Netflix Inc. investors voted down a shareholder proposal recommending that the board appoint an independent chairman, narrowly reversing the outcome of an identical measure last year.
The vote was 53 percent against, Jonathan Friedland, a spokesman for Netflix, said in an e-mail. The chairman and chief executive officer roles are both held by Reed Hastings. The nonbinding resolution passed with 73 percent support last year and wasn’t implemented.
Calls for independent board oversight are gaining support from pension funds and shareholder advisers, who point to better long-term results and lower CEO pay.
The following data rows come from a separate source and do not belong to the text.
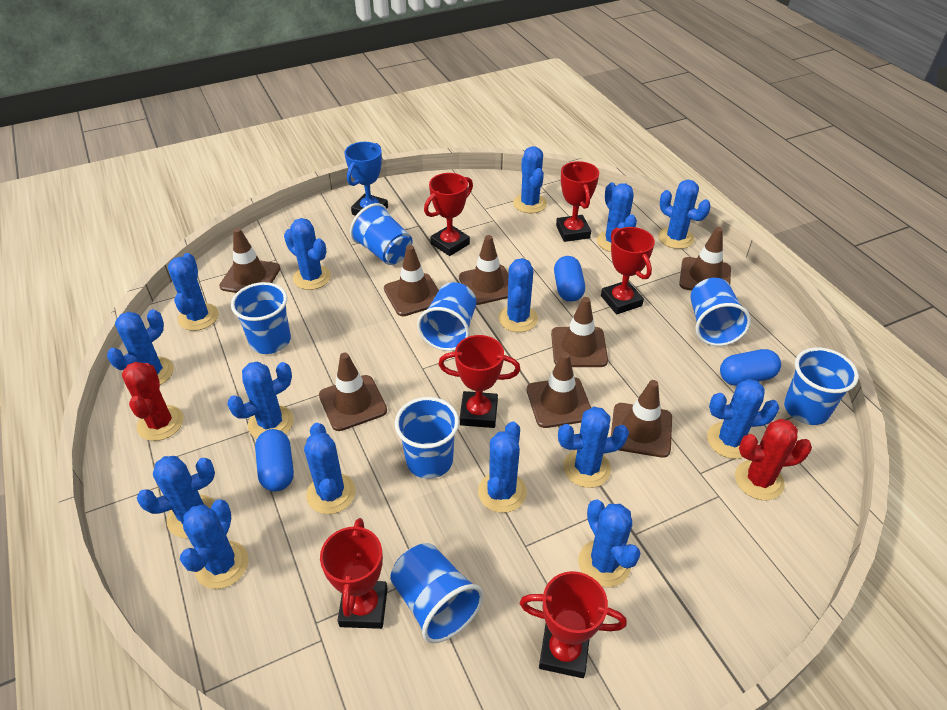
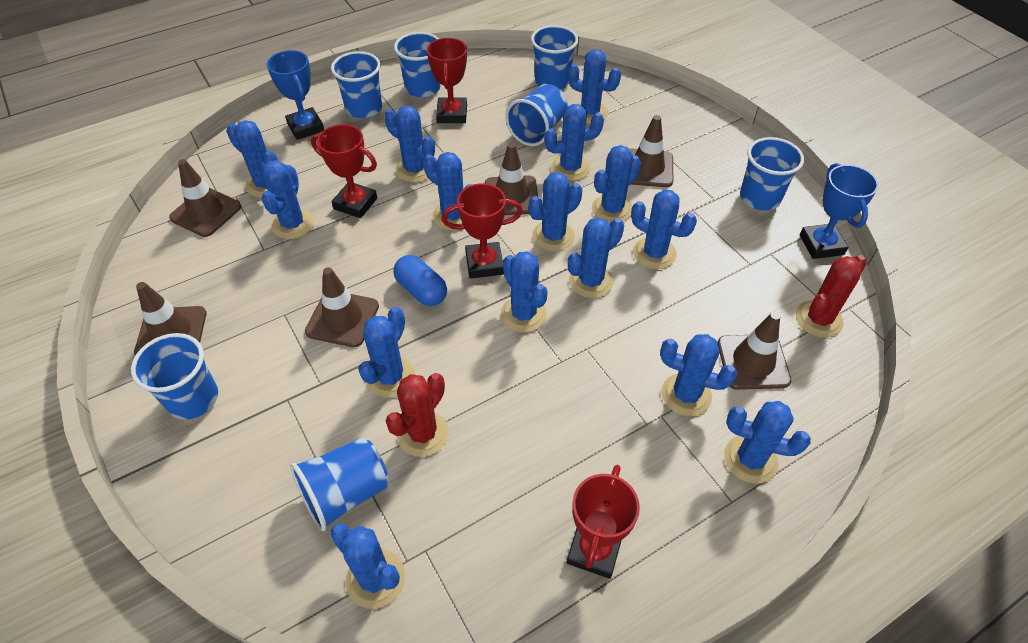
blue capsule: [255,429,294,492] [554,256,585,302] [720,349,781,386] = 3 -> [393,255,447,306] = 1
blue trophy: [344,142,388,216] = 1 -> [267,50,324,140] [800,163,879,259] = 2
brown traffic cone: [219,228,281,293] [319,353,387,431] [384,245,439,316] [459,235,508,305] [527,352,591,428] [551,297,608,367] [611,380,672,458] [679,227,731,291] = 8 -> [134,282,206,355] [169,159,241,237] [305,267,379,347] [485,143,538,215] [629,115,673,187] [718,312,791,390] = 6
red trophy: [320,518,388,629] [424,173,473,256] [438,335,521,428] [519,571,627,678] [556,161,599,242] [601,227,655,314] = 6 -> [311,124,377,218] [427,38,467,123] [441,183,523,278] [567,465,640,579] = 4

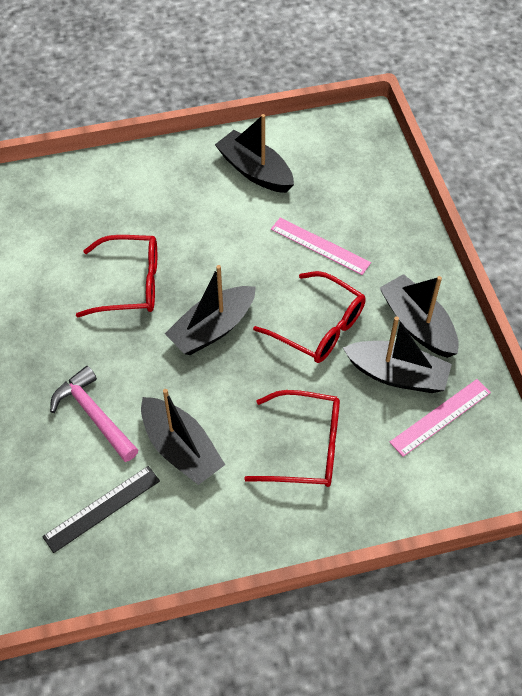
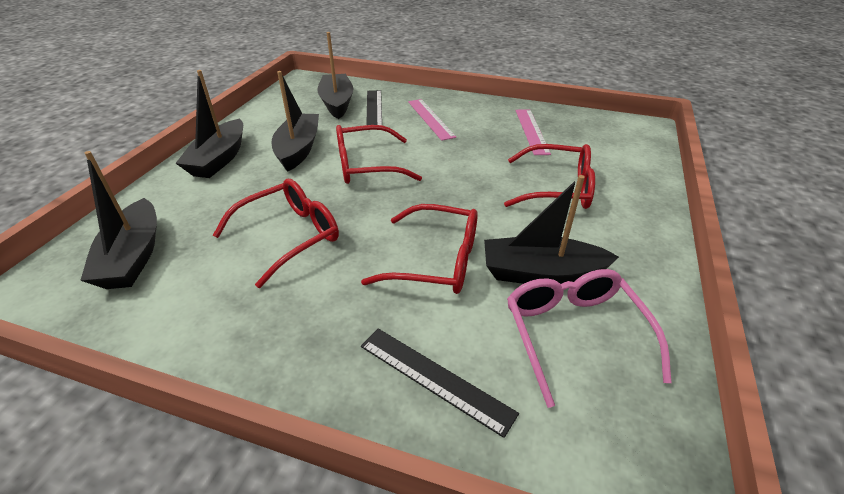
black ruler: [42,466,160,553] = 1 -> [361,328,519,438] [366,90,382,125] = 2
pink glasses: none = 0 -> [507,269,672,408] = 1
pink hammer: [50,366,138,462] = 1 -> none = 0
red glasses: [76,235,157,317] [244,390,340,487] [253,271,366,363] = 3 -> [213,179,339,288] [336,125,422,184] [361,204,478,294] [504,144,595,209] = 4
Twenty-one percent of companies in the Standard & Poor’s 500 Index have split the chairman and CEO roles, up from 9 percent in 2003, according to a statement from the measure’s sponsor.
While an active, independent chairman can muddle authority, CEOs shouldn’t be monitoring themselves, said Charles Elson, director of the University of Delaware’s Center for Corporate Governance.
“The trend is to split the two,” Elson said. “It makes sense. It’s very effective.”
While losing a shareholder vote it opposes can put pressure on a board, Los Gatos, California-based Netflix didn’t separate the CEO and chairman roles after the previous measure passed. Directors of the world’s leading streaming service unanimously opposed it, pointing out in materials that it has an independent lead director, Jay Hoag.
Netflix almost quadrupled last year to lead all members of the S&P 500. The shares fell 1.6 percent to $423.09 at the close in New York.
“The point is, ultimately for the board to function effectively, you need someone independent chairing it,” Elson said. “A good CEO wants a good board because it helps the CEO avoid his or her mistakes.”